• [WORK INSTRUCTIONS]: Write the next part of the piece below on bringing quality improvement to frontline healthcare staff, starting right after its last sentence.

We talk about change and the journey of change so frequently in healthcare that it has actually ground us to a great big halt. Yet, in recent weeks we have had to change despite all odds and adapt to a completely new way of working in and out of healthcare. What does this mean for us, and for healthcare?
Quality Improvement is steadily becoming the ‘go-to’ science that is believed will aid us in improving and developing healthcare service delivery and implementation, to help us sustain and transform the future.
As an improvement scientist and having had the privilege of studying this wonderful subject, I understand the magic and opportunity it can bring. However, what has been and continues to be my worry, is how we bring this to the people, and by the people, I mean our colleagues, co-workers, teams and their leaders.
QI talks about the translational gap between academia, science and practice and the belief that QI can help lessen this gap. This is absolutely true, it can…..but unless we want to fall into our own translational gap, we must apply the same theory….how do we get QI knowledge and practical skills more broadly and widely available and ‘taught’ to frontline staff and teams? If we don’t then we will miss QI’s true and wonderful ability to see healthcare through a different lens. QI cannot be just an academic perspective and it cannot be an elitist set of skills that marginalise key operational staff. We have to use it as it was intended, in practice.

• [PROVIDED MATERIAL]:
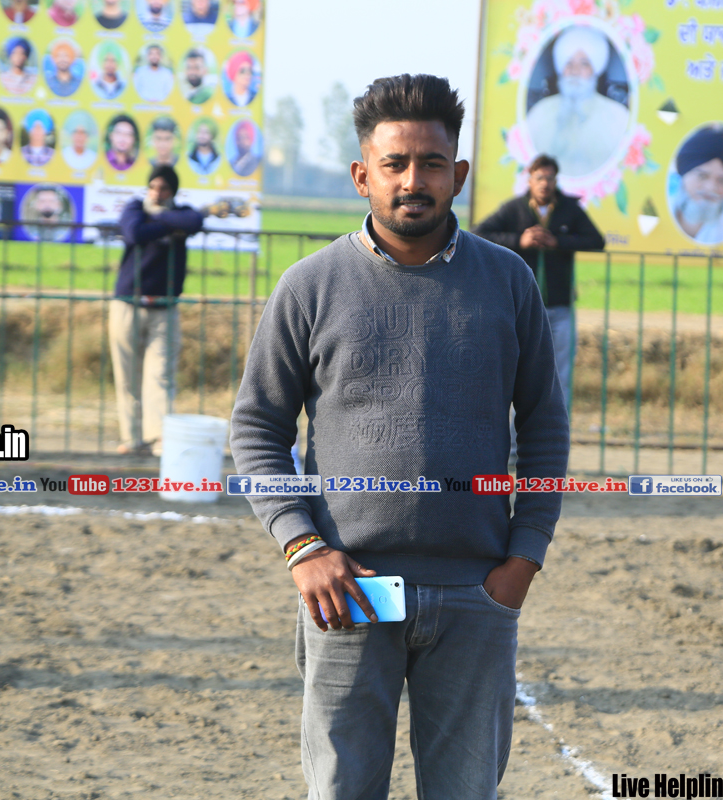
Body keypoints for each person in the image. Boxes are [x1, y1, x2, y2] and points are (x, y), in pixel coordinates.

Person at [229, 73, 568, 800]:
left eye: (432, 164)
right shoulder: (310, 285)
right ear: (363, 176)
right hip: (347, 591)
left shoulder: (508, 282)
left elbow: (544, 424)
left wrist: (524, 559)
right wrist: (302, 546)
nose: (414, 181)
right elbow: (257, 426)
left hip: (477, 591)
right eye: (395, 164)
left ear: (459, 175)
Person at [474, 154, 604, 407]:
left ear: (556, 181)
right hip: (522, 306)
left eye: (550, 178)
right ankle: (515, 433)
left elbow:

• [RESPONSE BOX]:
It is my absolute belief that we have to take this to the people and the people we serve to co-produce and create a service and system that not only meets the needs of the people, but supports an environment where our staff feel empowered, listened to, and have some control over the care they deliver. It doesn’t have to be complicated, and it doesn’t have to be time greedy, and absolutely anyone can use it.
Agreed, QI alone will not tackle all health and care delivery challenges, we face but it should, in my opinion, be an integral component of all our ‘toolkits’ now more than ever to lead, transform and sustain our much-loved health and social care service.
By Laura Marshall, published 14th April 2020.